Dataset records:
————
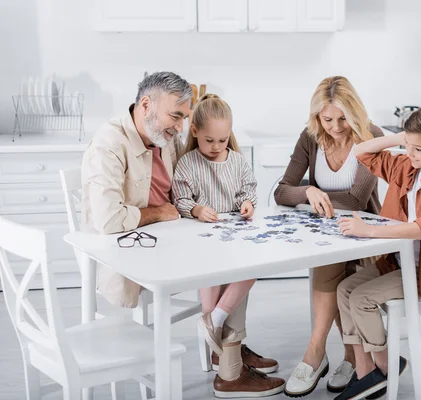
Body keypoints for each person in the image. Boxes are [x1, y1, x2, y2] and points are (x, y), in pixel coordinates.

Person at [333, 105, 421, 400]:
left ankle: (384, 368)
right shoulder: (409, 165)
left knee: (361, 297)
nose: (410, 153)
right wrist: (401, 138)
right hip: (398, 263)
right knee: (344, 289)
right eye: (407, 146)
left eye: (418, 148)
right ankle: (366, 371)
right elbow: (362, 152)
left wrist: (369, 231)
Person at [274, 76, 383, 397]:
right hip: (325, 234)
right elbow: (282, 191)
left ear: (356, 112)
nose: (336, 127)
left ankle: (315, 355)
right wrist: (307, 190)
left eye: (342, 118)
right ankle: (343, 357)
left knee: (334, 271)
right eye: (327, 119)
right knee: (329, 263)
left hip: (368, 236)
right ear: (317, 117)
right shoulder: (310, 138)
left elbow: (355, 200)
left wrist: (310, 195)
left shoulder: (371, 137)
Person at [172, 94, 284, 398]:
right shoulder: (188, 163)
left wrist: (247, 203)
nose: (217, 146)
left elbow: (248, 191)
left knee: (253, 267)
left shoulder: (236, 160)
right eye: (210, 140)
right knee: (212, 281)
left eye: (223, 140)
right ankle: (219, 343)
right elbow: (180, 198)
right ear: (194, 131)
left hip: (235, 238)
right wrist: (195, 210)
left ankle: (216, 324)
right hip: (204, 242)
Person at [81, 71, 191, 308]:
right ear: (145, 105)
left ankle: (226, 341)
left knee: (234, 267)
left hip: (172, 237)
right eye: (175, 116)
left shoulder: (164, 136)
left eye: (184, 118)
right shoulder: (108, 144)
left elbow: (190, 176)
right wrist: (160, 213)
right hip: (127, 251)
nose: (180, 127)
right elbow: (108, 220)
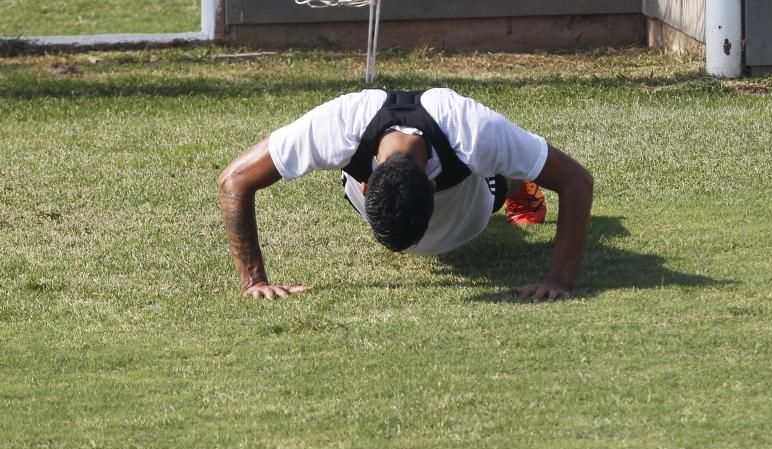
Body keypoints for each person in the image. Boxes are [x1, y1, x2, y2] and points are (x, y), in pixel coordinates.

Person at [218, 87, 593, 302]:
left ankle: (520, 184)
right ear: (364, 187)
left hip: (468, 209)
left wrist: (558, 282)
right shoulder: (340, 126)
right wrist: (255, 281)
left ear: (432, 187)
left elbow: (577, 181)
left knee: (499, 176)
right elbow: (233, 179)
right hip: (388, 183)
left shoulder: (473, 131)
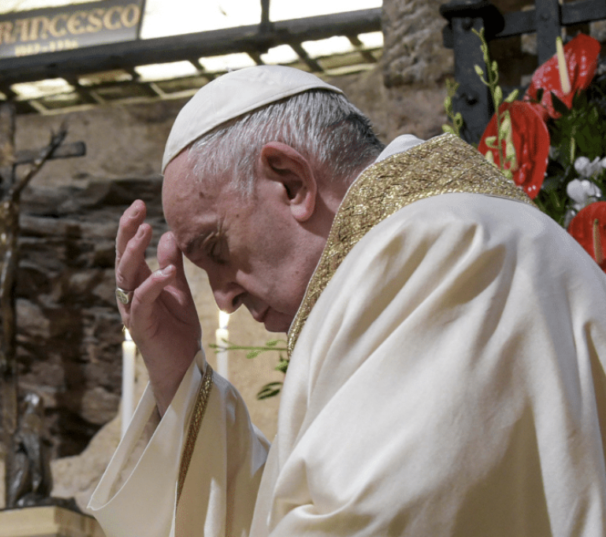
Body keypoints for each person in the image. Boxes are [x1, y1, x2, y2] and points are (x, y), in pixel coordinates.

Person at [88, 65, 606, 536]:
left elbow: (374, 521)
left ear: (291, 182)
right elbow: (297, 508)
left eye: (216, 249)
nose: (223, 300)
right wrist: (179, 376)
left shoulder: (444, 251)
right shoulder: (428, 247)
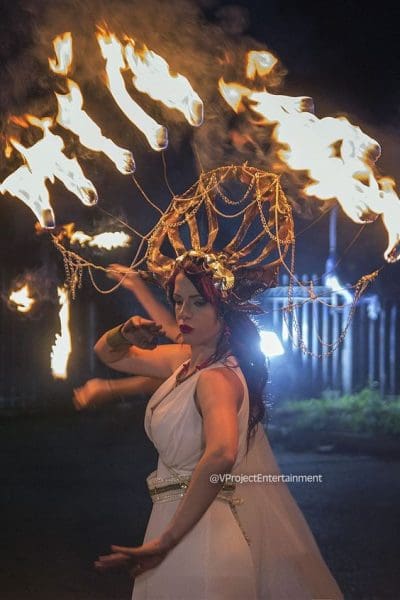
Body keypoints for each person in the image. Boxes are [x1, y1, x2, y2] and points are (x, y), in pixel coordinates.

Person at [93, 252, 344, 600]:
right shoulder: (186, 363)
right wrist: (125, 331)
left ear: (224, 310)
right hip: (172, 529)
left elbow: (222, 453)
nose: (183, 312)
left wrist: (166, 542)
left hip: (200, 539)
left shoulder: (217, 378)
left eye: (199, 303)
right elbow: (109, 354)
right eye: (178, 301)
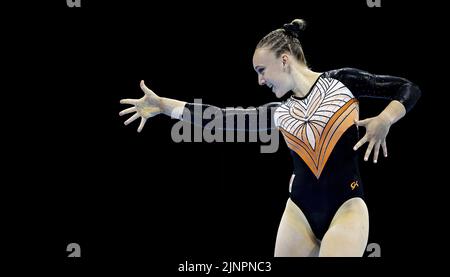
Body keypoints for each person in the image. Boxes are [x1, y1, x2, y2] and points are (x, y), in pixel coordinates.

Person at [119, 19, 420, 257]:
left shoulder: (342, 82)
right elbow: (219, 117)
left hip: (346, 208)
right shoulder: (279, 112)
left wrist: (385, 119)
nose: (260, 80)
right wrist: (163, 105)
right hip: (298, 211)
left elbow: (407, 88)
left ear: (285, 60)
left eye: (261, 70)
————
▶ Prompt
Pictures are to be left out. Write out only the lines above starting at the one with "right hip: (127, 251)" and ending at the one with "left shoulder: (473, 131)", both lines included, exactly.

▶ Solution below
right hip: (127, 251)
nose: (180, 127)
right elbow: (108, 220)
Body keypoints for each person in the image. Boxes are [x1, y1, x2, y2] and points are (x, y), in pixel coordinates.

Person at [218, 87, 593, 302]:
left ankle: (520, 184)
right ear: (364, 187)
left hip: (468, 209)
left wrist: (558, 282)
right shoulder: (340, 126)
right wrist: (255, 281)
left ear: (432, 187)
left elbow: (577, 181)
left knee: (499, 176)
right elbow: (233, 179)
right hip: (388, 183)
left shoulder: (473, 131)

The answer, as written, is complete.